3.0 Correct yields extracted from data and compare with pythia estimates

When extracting yields from the data, it is important to treat two classes of events seperately.  Events with no energy in the postshower detector have a contribution from neutral hadron-initiated triggers which is small, but difficult at this point to quntify.  Events with nonzero energy in the postshower detector have a ~10% contamination from hadron-initiated triggers which we can correct for.
Based on EEmc Gammas via conversion method, systematics II we expect N(gamma) = 555 +/- 52 for pT > 8.0 GeV.
Based on EEmc Gammas via conversion method have a neglibible contribution for pT > 8.0 GeV.
Correct for a 16% efficiency for the CPV cut -- we estimate N(pt>8 GeV) = 3469 +/- 325.
Revised pythia estimates for 4.3 pb^-1 is 9000 events.
Conclusion: we are about a factor of 3 too low.

4.0 A Correction

The  EEmc Gammas via conversion method, systematics II cited above had a few (~10%) jobs which failed.  Based on the full 4.3 pb^-1 sample we get
Extracted = 615.9 +/- 56.7
Eff. corrected = 3850 +/- 350
A factor of 2.3 lower than pythia.
Next, try binning everything above 8 GeV into a single bin to extract yield.
Figure 4.1 -- Extracted gamma yield vs "D", in a pT bin spanning 8.0 < pT < 16.0 GeV.
1. We get 634.8 +/ 53.3 events.  Compares well w/ extraction in multiple pT bins. 

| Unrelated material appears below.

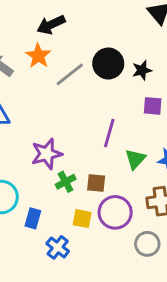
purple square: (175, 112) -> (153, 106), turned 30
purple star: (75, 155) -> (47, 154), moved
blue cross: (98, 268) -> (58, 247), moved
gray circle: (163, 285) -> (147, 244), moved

5.0 Double check that every run in the list shows up.

1. Many runs in fill 7863 show up w/ partial file counts.
2. Several runs show up with no entries in histograms... most likely because the files don't exist at pdsf...
3. Few scattered "corrupt" runs, i.e. runs where (for one reason or another) root barfed.
4. Several runs w/ individual missing files.
5. There are several other runs which are in the list, but fast detector only?  e.g. 7145044.
catalgog query on jobs looked like--
<input URL = "catalog:pdsf.nersc.gov?runnumber=&run;,eemc=1,esmd=1,sanity=1,filename~st_phys,trgsetupname=ppProductionLong||ppProductionTrans,filetype=daq_reco_MuDst,storage!~HPSS" nFiles="all" />
yep... nothing in there to reject fast detectors only.
ok... so rewrite the catalog query and require TPC=1.
Therefore we need to (a) restrict analysis to only those runs which completed analysis of all files successfully, (b) recalculate luminsosity based on that run list.